Java Compiler String Addition

Lately I have seen quite a few misconceptions regarding how string concatenation is handled in the Java world so I would like to write this short blog entry with a couple of stupid examples in order to show the basics of how it is done.

Note: I am focusing here in the bytecode generated by the Java compiler, regardless any optimization the runtime could apply.

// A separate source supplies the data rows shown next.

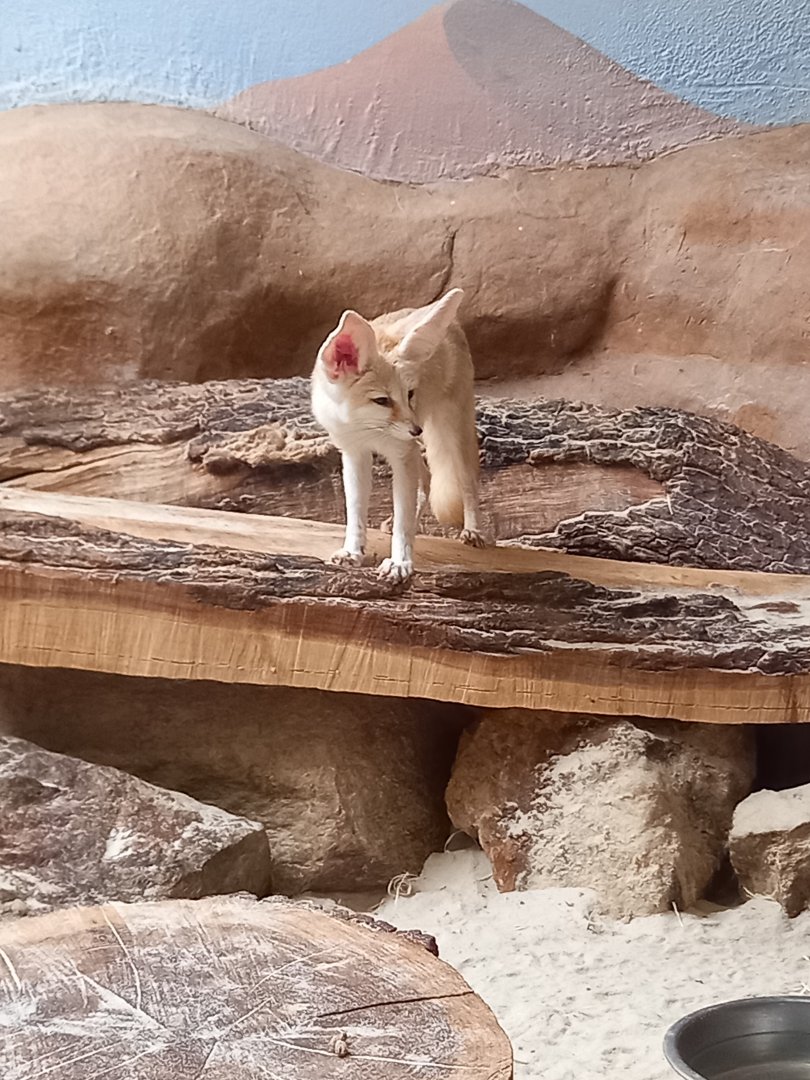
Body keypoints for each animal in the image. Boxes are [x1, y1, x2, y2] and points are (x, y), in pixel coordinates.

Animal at [311, 287, 485, 583]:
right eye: (382, 400)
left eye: (410, 394)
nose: (417, 429)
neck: (364, 427)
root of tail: (453, 325)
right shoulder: (355, 453)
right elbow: (355, 510)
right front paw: (352, 551)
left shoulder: (401, 453)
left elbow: (403, 516)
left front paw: (400, 562)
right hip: (419, 447)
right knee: (427, 480)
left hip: (452, 433)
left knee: (467, 481)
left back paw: (473, 530)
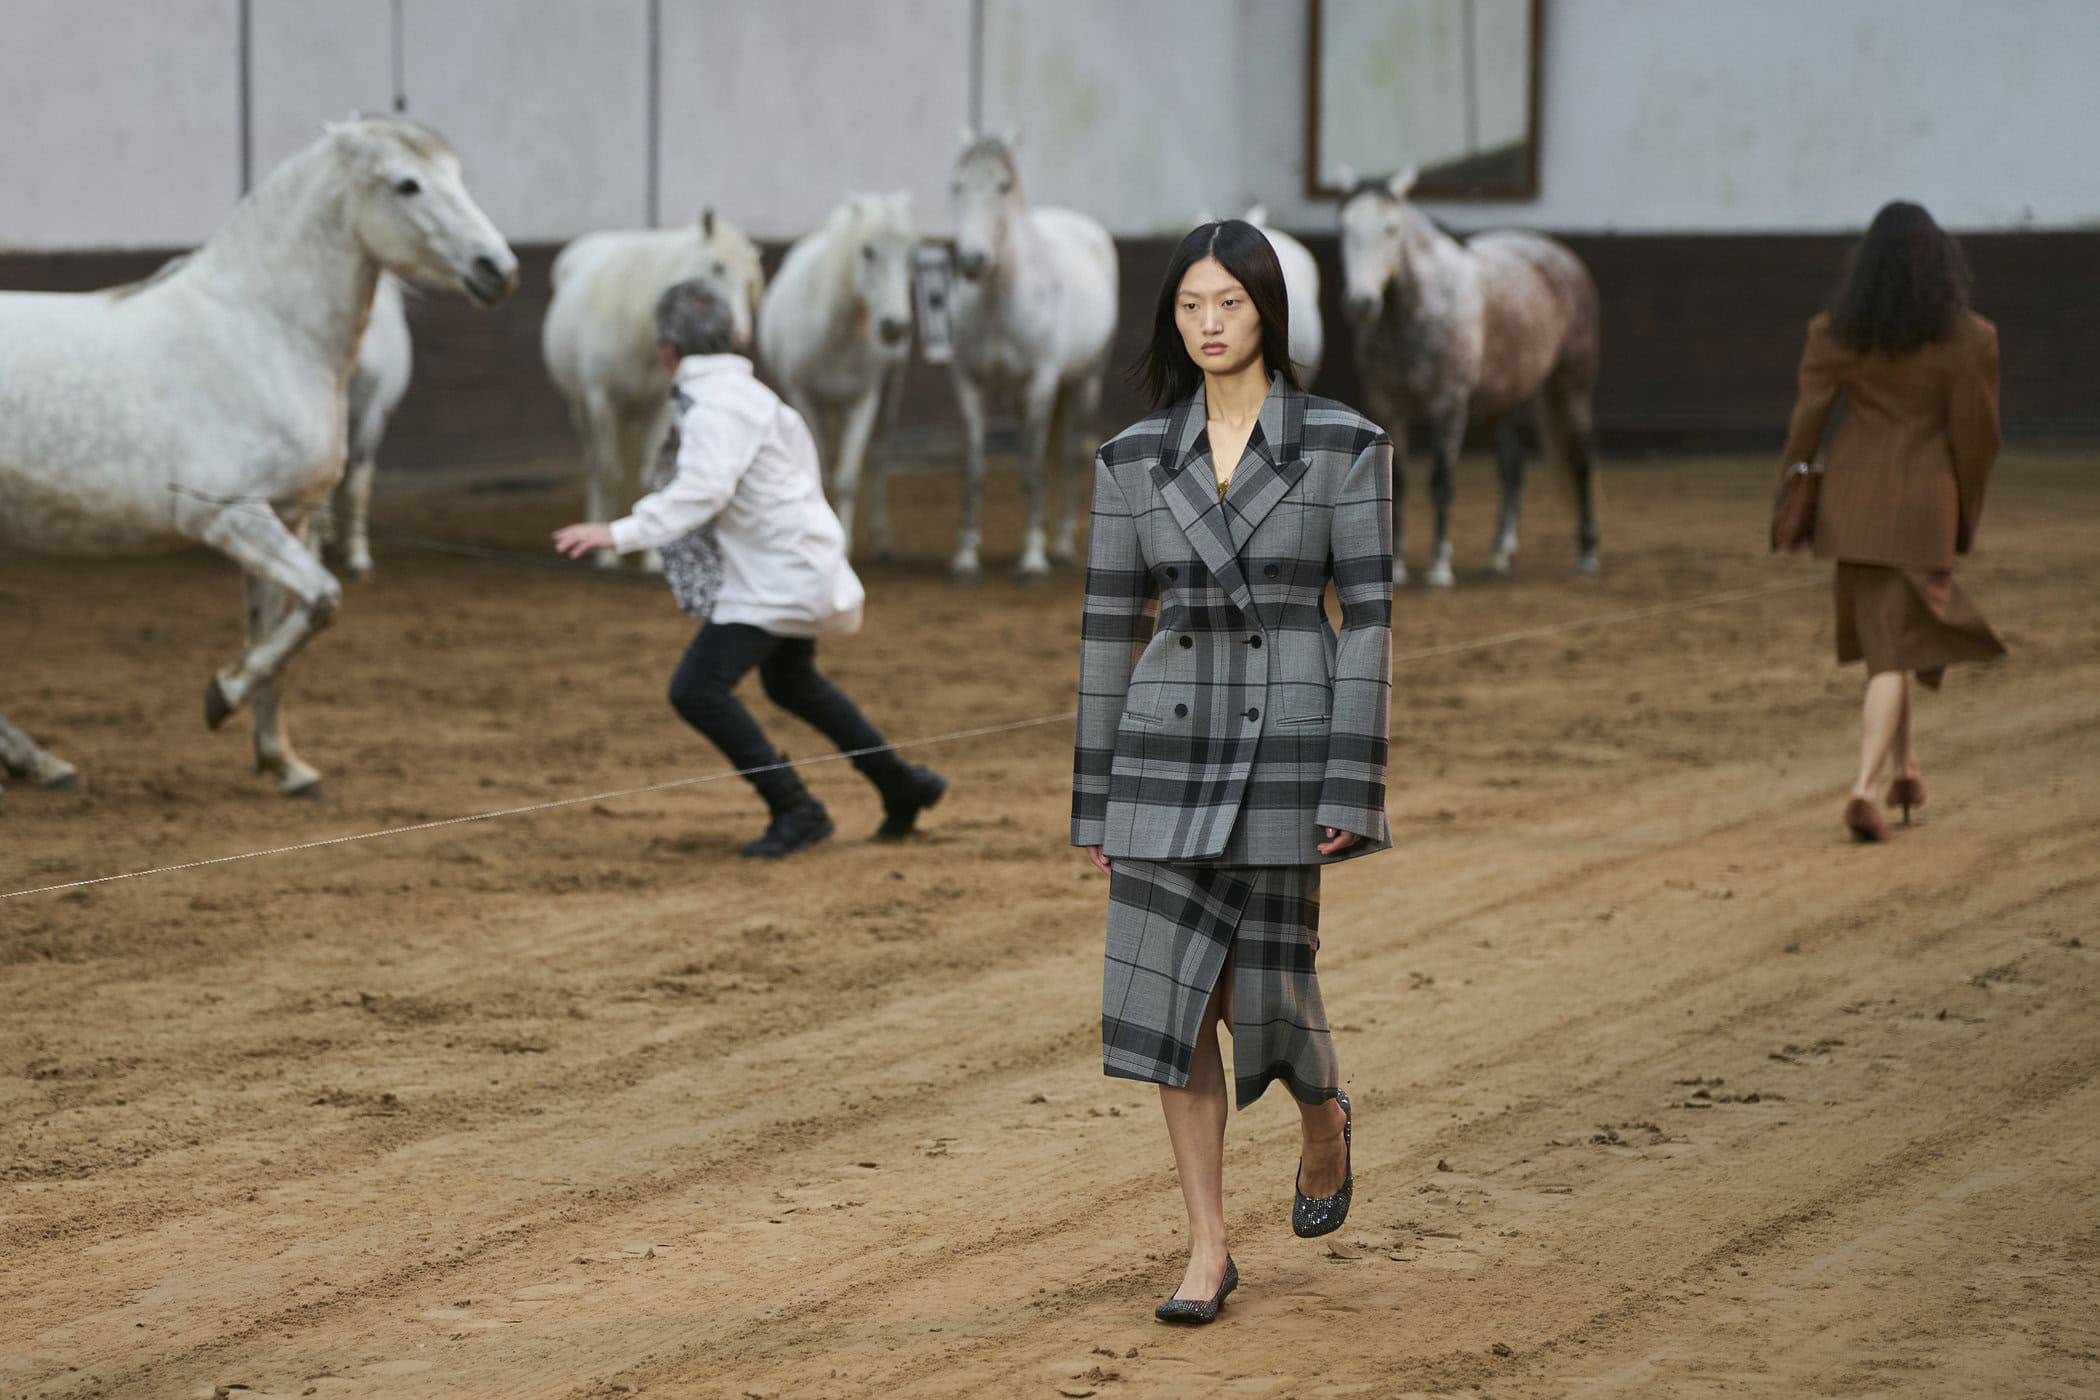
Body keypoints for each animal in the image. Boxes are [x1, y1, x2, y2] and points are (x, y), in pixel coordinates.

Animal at [541, 210, 766, 571]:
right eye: (717, 268)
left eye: (751, 283)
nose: (740, 334)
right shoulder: (602, 402)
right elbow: (610, 473)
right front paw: (606, 556)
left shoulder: (659, 406)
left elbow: (649, 479)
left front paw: (651, 561)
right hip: (581, 408)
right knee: (596, 465)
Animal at [757, 191, 916, 557]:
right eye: (867, 251)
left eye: (909, 253)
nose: (894, 327)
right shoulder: (804, 397)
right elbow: (822, 472)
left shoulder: (864, 399)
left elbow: (846, 479)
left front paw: (844, 547)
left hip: (889, 394)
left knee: (879, 456)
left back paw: (882, 538)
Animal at [947, 130, 1118, 579]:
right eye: (957, 186)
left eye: (1003, 185)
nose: (973, 260)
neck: (997, 300)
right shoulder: (968, 384)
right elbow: (973, 466)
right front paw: (965, 556)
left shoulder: (1040, 383)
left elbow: (1032, 466)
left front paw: (1033, 558)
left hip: (1086, 382)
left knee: (1072, 454)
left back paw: (1060, 544)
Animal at [1338, 167, 1601, 587]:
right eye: (1345, 227)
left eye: (1391, 229)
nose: (1361, 304)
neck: (1417, 310)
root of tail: (1557, 256)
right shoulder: (1388, 404)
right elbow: (1399, 479)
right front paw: (1397, 567)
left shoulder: (1448, 406)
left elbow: (1441, 481)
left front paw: (1440, 566)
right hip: (1505, 399)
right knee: (1512, 467)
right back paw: (1501, 553)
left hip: (1574, 382)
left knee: (1582, 458)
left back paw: (1587, 553)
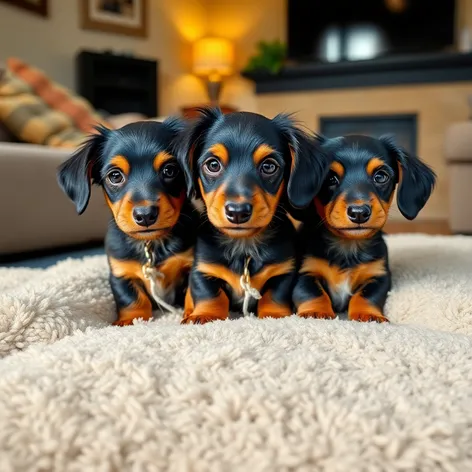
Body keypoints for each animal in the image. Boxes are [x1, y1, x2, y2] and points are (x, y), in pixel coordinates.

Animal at [57, 119, 197, 324]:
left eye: (170, 170)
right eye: (115, 176)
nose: (145, 214)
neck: (151, 245)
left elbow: (193, 291)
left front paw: (195, 314)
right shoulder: (121, 272)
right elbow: (132, 299)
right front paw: (130, 321)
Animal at [177, 107, 328, 324]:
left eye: (269, 166)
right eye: (213, 165)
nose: (237, 212)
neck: (244, 247)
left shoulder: (284, 271)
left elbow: (274, 296)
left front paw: (274, 316)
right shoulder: (203, 269)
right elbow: (209, 294)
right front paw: (205, 315)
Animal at [296, 135, 436, 322]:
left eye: (381, 176)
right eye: (330, 178)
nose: (359, 213)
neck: (348, 247)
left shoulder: (378, 275)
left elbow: (366, 295)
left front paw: (368, 314)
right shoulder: (305, 271)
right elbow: (312, 292)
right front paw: (316, 312)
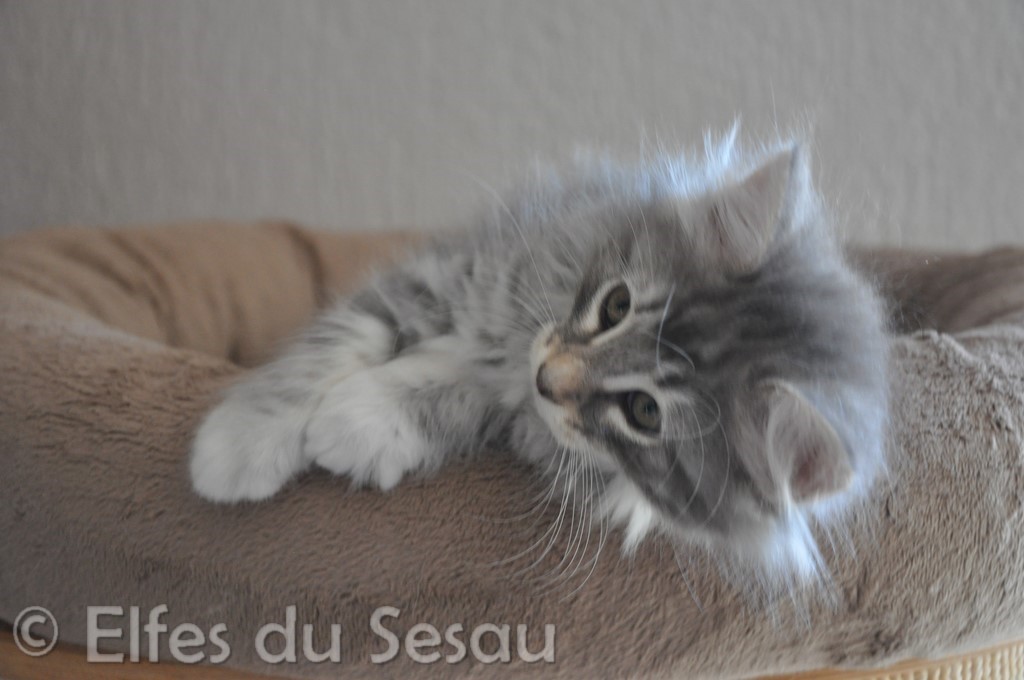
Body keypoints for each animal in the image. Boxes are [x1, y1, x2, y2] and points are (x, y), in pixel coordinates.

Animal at [190, 132, 889, 583]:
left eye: (644, 412)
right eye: (615, 305)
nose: (548, 378)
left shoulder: (522, 412)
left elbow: (451, 391)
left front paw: (357, 424)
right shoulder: (460, 274)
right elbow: (338, 340)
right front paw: (238, 445)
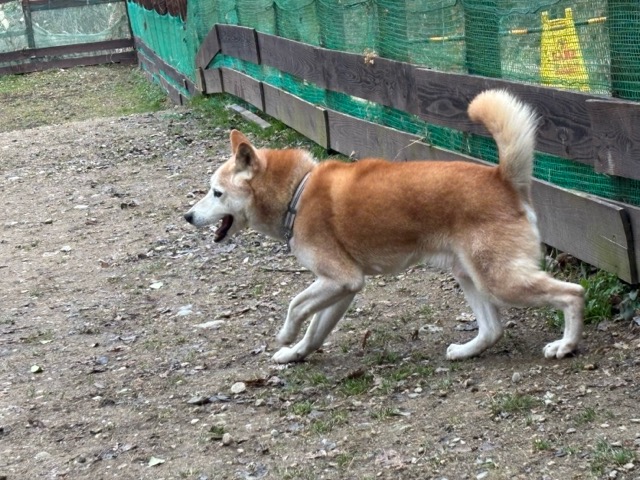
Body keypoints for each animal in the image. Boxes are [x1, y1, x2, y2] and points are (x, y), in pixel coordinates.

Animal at [184, 89, 585, 364]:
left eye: (216, 193)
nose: (187, 216)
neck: (298, 191)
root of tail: (502, 178)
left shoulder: (341, 279)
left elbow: (296, 306)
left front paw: (284, 336)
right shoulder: (342, 288)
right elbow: (315, 330)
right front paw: (295, 354)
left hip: (500, 280)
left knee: (573, 293)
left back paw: (565, 344)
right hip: (470, 275)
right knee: (493, 329)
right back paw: (465, 351)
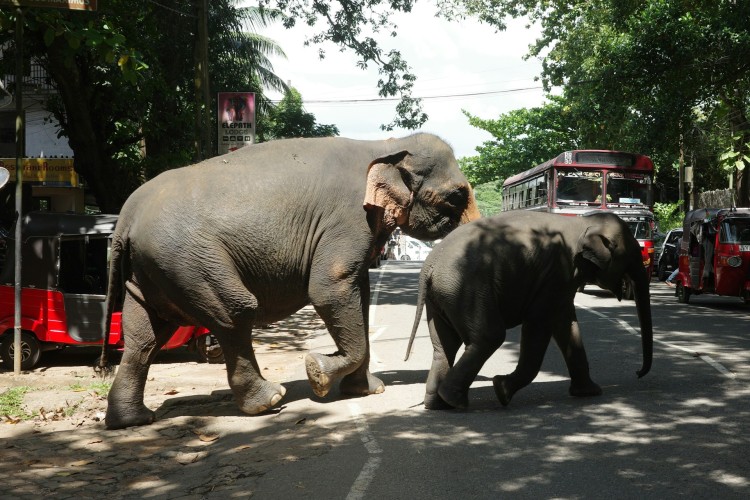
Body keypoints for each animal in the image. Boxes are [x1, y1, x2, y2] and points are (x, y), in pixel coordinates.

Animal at [101, 133, 481, 429]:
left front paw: (368, 389)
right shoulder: (346, 218)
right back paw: (270, 400)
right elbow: (329, 289)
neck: (385, 145)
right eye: (456, 196)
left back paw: (133, 420)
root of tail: (127, 215)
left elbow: (358, 295)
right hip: (187, 260)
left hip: (152, 271)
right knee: (235, 311)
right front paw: (317, 372)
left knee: (147, 335)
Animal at [404, 211, 653, 410]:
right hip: (465, 288)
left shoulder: (561, 281)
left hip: (443, 296)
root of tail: (429, 266)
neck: (585, 222)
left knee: (444, 346)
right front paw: (502, 389)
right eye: (631, 255)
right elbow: (539, 322)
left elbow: (566, 324)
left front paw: (590, 393)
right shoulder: (556, 272)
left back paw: (438, 404)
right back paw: (455, 402)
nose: (637, 373)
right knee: (489, 336)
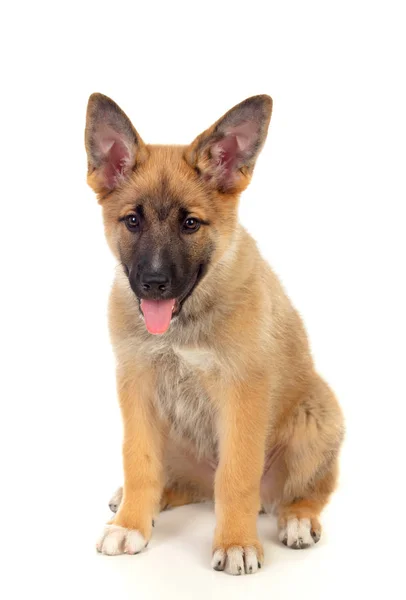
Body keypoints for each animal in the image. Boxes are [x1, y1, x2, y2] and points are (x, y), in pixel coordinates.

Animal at [85, 91, 342, 576]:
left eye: (190, 223)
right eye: (132, 221)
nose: (154, 283)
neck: (181, 326)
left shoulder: (242, 390)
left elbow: (236, 475)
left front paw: (237, 543)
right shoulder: (137, 385)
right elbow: (138, 461)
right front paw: (130, 524)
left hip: (317, 418)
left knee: (309, 490)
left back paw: (298, 519)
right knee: (177, 480)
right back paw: (143, 501)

Concatenating constant strings

Imagine we are writing a new class where we have defined three final string fields and we want to add a new method which just returns the sum of the three:

public class StringConcatenation {

        public final String A = "A", B= "B", C= "C";

        public String concatFinalStrings() {
                return A + B + C;
        }
}

Taking a look to the bytecode generated by the Java compiler we can see the following (I have included only the relevant parts of the command java -v for the sake of clarity):

Constant pool:
   ...
   #9 = String             #49            //  ABC
   ...

  public java.lang.String concatFinalStrings();
    descriptor: ()Ljava/lang/String;
    flags: ACC_PUBLIC
    Code:
      stack=1, locals=1, args_size=1
         0: ldc           #9                  // String ABC
         2: areturn
      LineNumberTable
}

The previous snippet shows how the Java compiler will generate for us a new constant (position 9 of the constants pool) containing the concatentation of the three strings, and the implementation of the method is just an ldc instruction. As far as I remember, the JLS specifies that compile time constants should end up in an internted string

For the reader: remove the final modifier at the fields declaration and analyze the generated bytecode. Do you see any difference?

Concatenating non constant strings

The example shown at the previous section could be very unrealistic for many of you so let’s see if we can get something more interesting in place. Now we are planning to add a new method which just invokes three other methods and links together the results , like this:

public class StringConcatenation {

        public String concatVariableStrings() {
                return getA() + getB() + getC();
        }

        public String getA() { return "A"; }
        public String getB() { return "B"; }
        public String getC() { return "C"; }
}

Taking a closer look at the generated bytecode (again just included the most important sections):

  public java.lang.String concatVariableStrings();
    descriptor: ()Ljava/lang/String;
    flags: ACC_PUBLIC
    Code:
      stack=2, locals=1, args_size=1
         0: new           #8                  // class java/lang/StringBuilder
         3: dup
         4: invokespecial #9                  // Method java/lang/StringBuilder."<init>":()V
         7: aload_0
         8: invokevirtual #12                 // Method getA:()Ljava/lang/String;
        11: invokevirtual #10                 // Method java/lang/StringBuilder.append:(Ljava/lang/String;)Ljava/lang/StringBuilder;
        14: aload_0
        15: invokevirtual #13                 // Method getB:()Ljava/lang/String;
        18: invokevirtual #10                 // Method java/lang/StringBuilder.append:(Ljava/lang/String;)Ljava/lang/StringBuilder;
        21: aload_0
        22: invokevirtual #14                 // Method getC:()Ljava/lang/String;
        25: invokevirtual #10                 // Method java/lang/StringBuilder.append:(Ljava/lang/String;)Ljava/lang/StringBuilder;
        28: invokevirtual #11                 // Method java/lang/StringBuilder.toString:()Ljava/lang/String;
        31: areturn
      LineNumberTable:
        line 12: 0

we can see the Java compiler is creating a StringBuilder under the hood, so no temporary String objects are allocated in order to compose the final string which needs to be returned from the method. If you need to improve the performance, you should write the builder by your own, setting the initial size in the constructor.

Maybe this is not new for you (as it should be), but, lately, I have received quite a few questions regarding this behaviour.

Environment: I have used javac and javap 1.8.0_05 in OSx to compile the examples.

For the curious

If you “port” the previous examples to Scala and take a look to the generated bytecode (of the second example), you will see that the Scala compiler will use the same approach shown before; generating a StringBuilder (scala.collection.mutable.StringBuilder) under the covers.